* _AVAILABLE DATA_
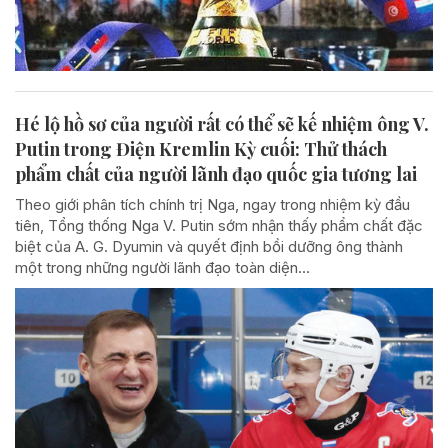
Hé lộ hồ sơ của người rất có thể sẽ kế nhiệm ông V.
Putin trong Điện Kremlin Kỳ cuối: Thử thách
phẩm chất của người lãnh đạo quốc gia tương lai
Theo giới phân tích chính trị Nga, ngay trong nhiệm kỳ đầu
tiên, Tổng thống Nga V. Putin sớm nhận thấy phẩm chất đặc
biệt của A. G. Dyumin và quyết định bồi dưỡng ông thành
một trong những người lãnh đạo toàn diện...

* _EXERCISE DESCRIPTION_
Copy out exactly the lines between the line with "biệt của A." and the last line of the entries, counting both of those lines.

* _TASK RESULT_
biệt của A. G. Dyumin và quyết định bồi dưỡng ông thành
một trong những người lãnh đạo toàn diện...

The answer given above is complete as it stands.